§ What this task involves: Set down only these lines, exactly: the line containing "vfov_deg: 18.0" and all lines through the end of the data below. Omit pictures.

(Recorded data)
=-=-=
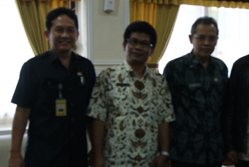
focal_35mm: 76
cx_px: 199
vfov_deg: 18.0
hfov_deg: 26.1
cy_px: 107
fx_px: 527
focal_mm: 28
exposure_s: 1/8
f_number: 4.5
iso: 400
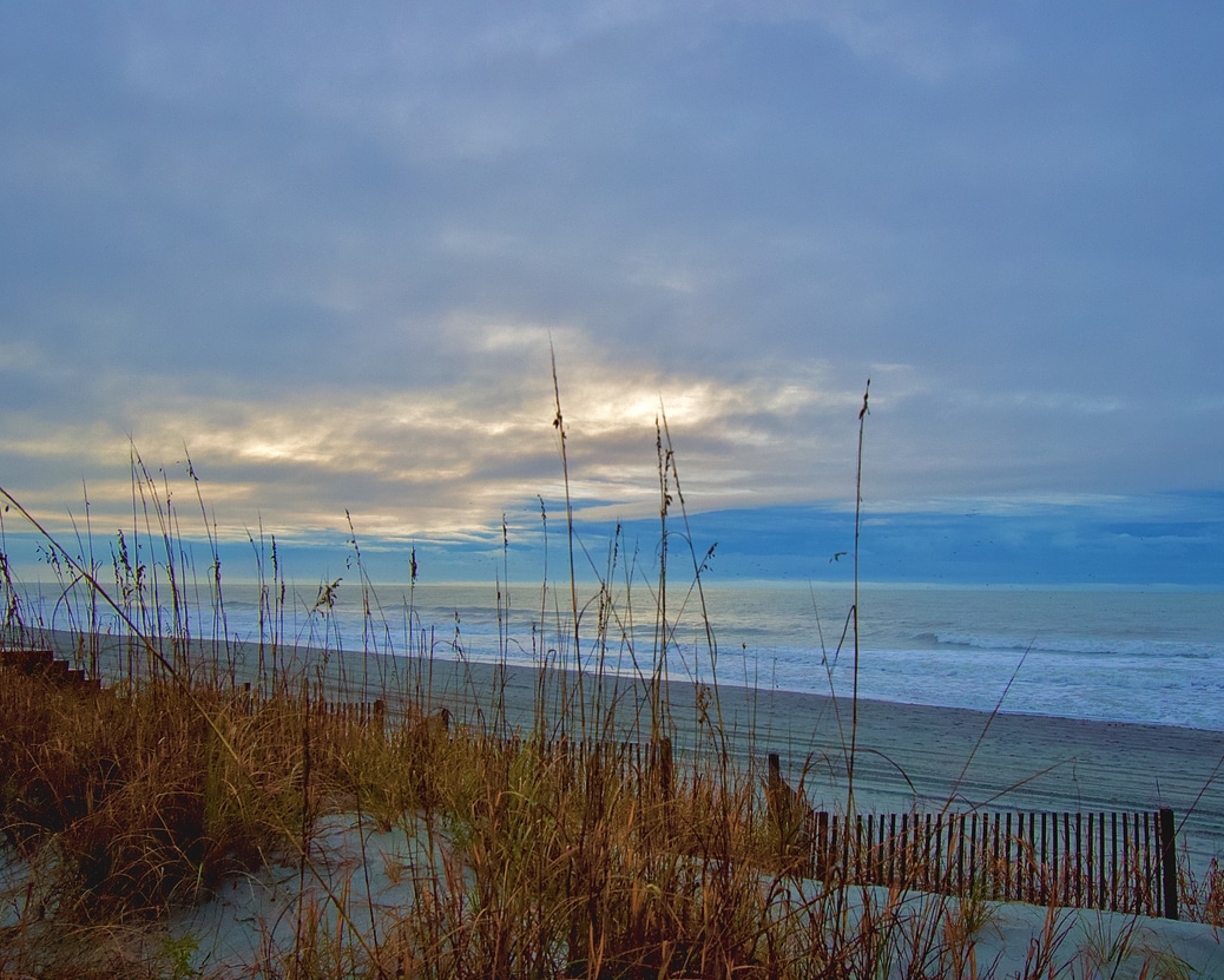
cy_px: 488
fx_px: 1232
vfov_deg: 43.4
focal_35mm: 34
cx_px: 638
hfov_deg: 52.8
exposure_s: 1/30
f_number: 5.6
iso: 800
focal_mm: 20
=-=-=
§ Exercise answer:
vfov_deg: 18.0
hfov_deg: 26.1
cy_px: 107
fx_px: 527
focal_mm: 28
exposure_s: 1/8
f_number: 4.5
iso: 400
cy_px: 488
fx_px: 1232
vfov_deg: 43.4
focal_35mm: 34
cx_px: 638
hfov_deg: 52.8
exposure_s: 1/30
f_number: 5.6
iso: 800
focal_mm: 20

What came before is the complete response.